The Time Your GP Tries to Dissuade You from Getting Your Tubes Tied

by | Feb 7, 2022 | CNF, Issue Twenty Five

“The Time Your GP Tries to Dissuade You from Getting Your Tubes Tied”

By L. Soviero

He calls you darling.

Are you sure that’s what you want, darling?

But more like, daaaaarling.

And he’s not some old timer who’s been flinging darlings since Reagan. Or since comedians told take-my-wife jokes unironically. He might even be your junior? For a second, you wonder if he’s gay, but what’s that say about you? Tolerating pet names solely based on sexuality.

The AC in the window hacks. Sputters. Dribbles a bit. You wind your leather jacket more tightly around you. This is a deterrent perhaps? An attempt at chilling you into submission?

He readies his squinty eyes. While weaponizing them against you, he chews a pen cap. This feels off, as in doctors should know better than to stick bacteria-doused implements in their mouths.

He asks if you’ve considered other routes.

You say yes but speak straight: I’ve never wanted kids.

Still, he writes IUD in block letters on the back of a blank prescription as though putting it in writing somehow makes it more palatable. Somewhere between slow motion and real time, he leans over and hands it to you. It rests in the bowl of your palm pointless, a top hat on a dog. Except not cute.

You tell him, I don’t want an IUD.

Have you considered switching birth controls? Would your partner and you use condoms again?

You wear your frustration. Stare at him slack jaw yokelled. Maybe you’re groaning too, but with your eyes, not your voice.

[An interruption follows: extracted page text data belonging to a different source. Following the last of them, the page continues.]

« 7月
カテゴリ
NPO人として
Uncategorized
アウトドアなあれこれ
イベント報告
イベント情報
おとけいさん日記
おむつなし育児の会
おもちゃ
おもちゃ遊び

He sighs like he’s actually saying the word, Siiiiiiiiiiiiigh.

Says that it’s important you know your options. He seems to mean well, or at least thinks he does.

Except, you came here about tubal ligation. You said those exact words: Can you recommend a doctor for tubal ligation? You made sure to use scientific terminology because tubes tied has always sounded to you like something mechanics do to a car at the shop.

And it’s not a whim — like that haircut that transformed you into Lloyd from Dumb and Dumber. Or that time you bought a tome on sewing that now moonlights as a food tray when you eat takeout Pad Thai in front of the TV.

You’ve been in this seat before, saying this very same thing. And it’s always the same old script. And it’s not just doctors. A diversity of people have the inside scoop on your heroine’s tale.

You might change your mind.

You’re just waiting to meet the right person.

How will you know what your body wants in ten years?

Aren’t you scared you’ll feel incomplete?

Eventually, your GP surrenders to the eye groans and prints a referral. When he hands it over, you whole-body exhale at the sight of a woman’s name. You leave promptly. Head to the Mexican joint on King Street. Order a veggie burrito. Add double guac for two bucks fifty with not a tinge of guilt. You make sure not even the tiniest tomato cube escapes, lick the salsa off your fingertips, clear the guac grout from beneath your nails, scoop the tiny hairs of jack cheese off the crinkly wrapper into your prepared mouth, so that no one would ever be able to know what you ordered. So there’s no trace. Like it never existed.